“`html
BigML offers a chat support interface, where our users get their questions about our platform answered quickly. Recently, an academic user reached out explaining that he wanted to integrate our local model predictions with the explanation plots provided by the SHAP library. Fortunately, BigML models are white-box and can be downloaded to any environment to produce predictions there. This was totally doable with our Python bindings as is, but his question made us realize that some users might prefer a more streamlined path to handle the same scenario. So we just went ahead and built that, which is what this blog post covers in detail.
Understanding predictions
We know that creating a predictive model can be quite simple, especially if you use BigML. We also know that only certain models are simple enough to be interpretable as they are. Decision trees are a good example of that. They provide patterns expressed in the form of if-then conditions that involve combinations of the features in your dataset. Thanks to that, we can interpret how features impact what the prediction should be when computing the result, given their importance values. The feature contributions can be expressed as importance plots, like the ones available for models and predictions in the BigML‘s Dashboard.
Feature Importance Plot on BigML Dashboard
However, as complexity increases, the relationship between the features provided as inputs in your dataset and the target (or objective) field can become quite obscure. Using game theory techniques, ML researchers have found a common-ground way to compute feature importances and their positive or negative contribution to the target field. Of course, I’m referring to SHAP (SHapley Additive exPlanations) values.
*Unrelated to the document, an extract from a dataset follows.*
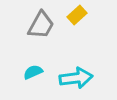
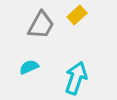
cyan semicircle: moved 4 px left, 5 px up
cyan arrow: rotated 64 degrees counterclockwise
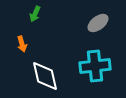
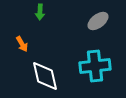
green arrow: moved 5 px right, 2 px up; rotated 21 degrees counterclockwise
gray ellipse: moved 2 px up
orange arrow: rotated 14 degrees counterclockwise
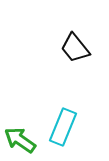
There’s plenty of information about SHAP values and their application to Machine Learning interpretability, so we’re going to assume that you’re familiar with the core concept and instead focus on how to use the technique on BigML‘s supervised models. The entire code for the examples used in this post can be found in the following jupyter notebook and you can find step-by-step descriptions there. Here, we’ll mainly highlight the integration bits so that you can quickly get the hang of it.
Regression explanations
We’ll start simple and do some pricing prediction using the California House Pricing file. It contains data about the medium price of houses in California and their features, like their age, the number of bedrooms or bathrooms, etc. In the notebook, the information is loaded in a Pandas DataFrame.
“`